Now, it’s all well and good for reviewers and comment writers. It’s easy to review something like a film, you just have to go to your local cinema. It’s easy to write a comment piece on something, you just get typing. Reporting online is probably the least student friendly. The reason is that it seems to have all the trappings of traditional reporting; you don’t have the contacts or sources and so you don’t have your own story. Also, there seem to be fewer sites which offer chances to upcoming reporters as news sites are usually much more professional and established. So what can you do?
The best way is to make a name for yourself where you can and blogging is the key. You’re not expected to be first in the world with a story but if you can keep your eyes peeled you and your blog could become notorious for posting some of the big stories before most other places (or even just writing better than most other places). This can be from other blogs, from breaking news sites or even from stories you have pieced together from existing stories. If people know your site to be the best place for the type of news they want, they’ll be back every day. They’ll also know your name. Of course, you’re not expected to lift other peoples work and pretend it to be your own, instead you would link to their work or at least credit them. All you’re doing is presenting the story in your own words or with your own alterations; you may decide to slant it, balance it or spin it, it’s up to you and what you want to be known for. That is really what news is about; a story breaks and each part of the media takes the information they get, interpret it in their own way and gather whatever else they can. The culture of super-fast news seems to have blinded many people to that, they seem to assume that if you don’t get their first you shouldn’t bother at all.
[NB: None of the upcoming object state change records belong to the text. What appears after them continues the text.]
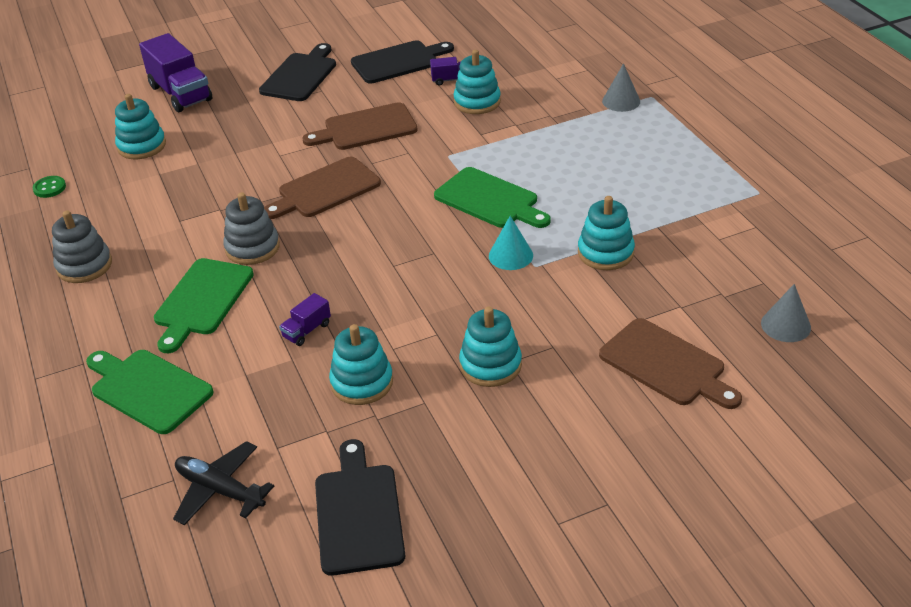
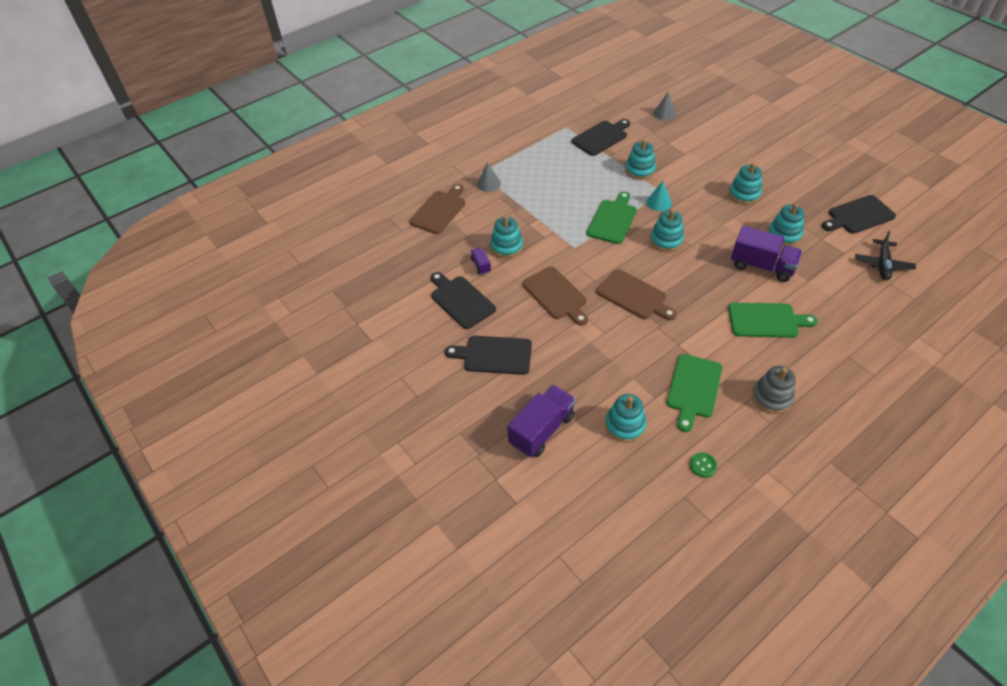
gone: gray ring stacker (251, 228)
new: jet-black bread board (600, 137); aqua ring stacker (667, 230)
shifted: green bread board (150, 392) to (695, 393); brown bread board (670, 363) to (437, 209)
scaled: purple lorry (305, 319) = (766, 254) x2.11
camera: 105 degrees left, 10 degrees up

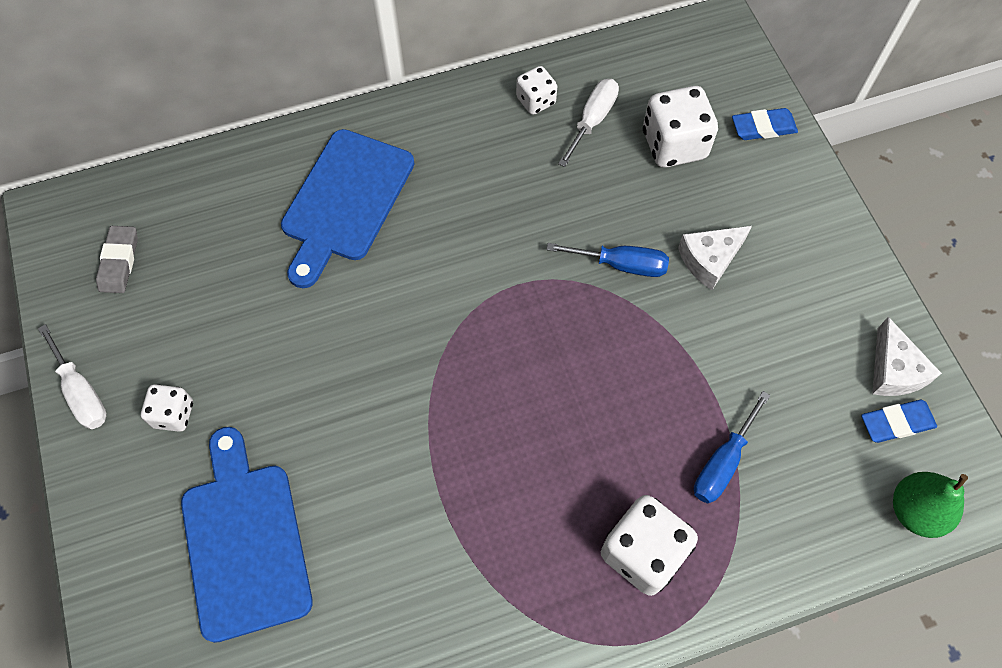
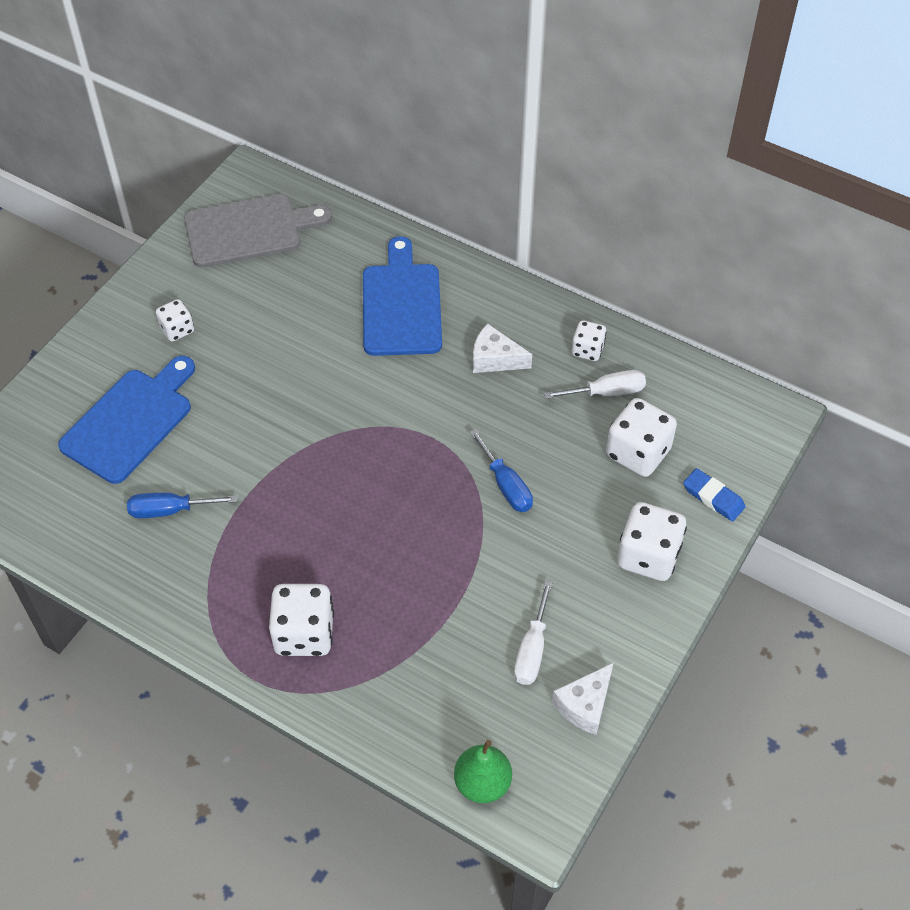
gone: cobalt pencil eraser (899, 421)
new: white dice (652, 541)
shifted: white hand screwdriver (72, 376) to (533, 633); white piece of cheese (715, 258) to (502, 348); cobalt hand screwdriver (732, 447) to (182, 505)
swapped: gray pencil eraser (117, 259) to gray bread board (258, 230)
rotated: cobalt bread board (347, 208) = (402, 296) 105 degrees clockwise
camera: 50 degrees right, 10 degrees down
The truth is that online media is not going to get people jobs who would not have gotten them before. Sure it has created new jobs, but they are only being filled by people who deserve them. It’s not as if all the real journalists are busy with real media and so the dregs of the barrel are thrown to the computers. Online media will, however give more people more of a chance. It might be a chance to earn a reputation. It might be a chance to build up some confidence in your abilities. It might be a chance to practice. It might be a chance to call yourself published. Whatever opportunity it has for you is up to you. Blogs, podcasts and site after site have given people like you the chance to be the media; it is however your ability and your willingness that will decide if you can achieve the most out of that chance.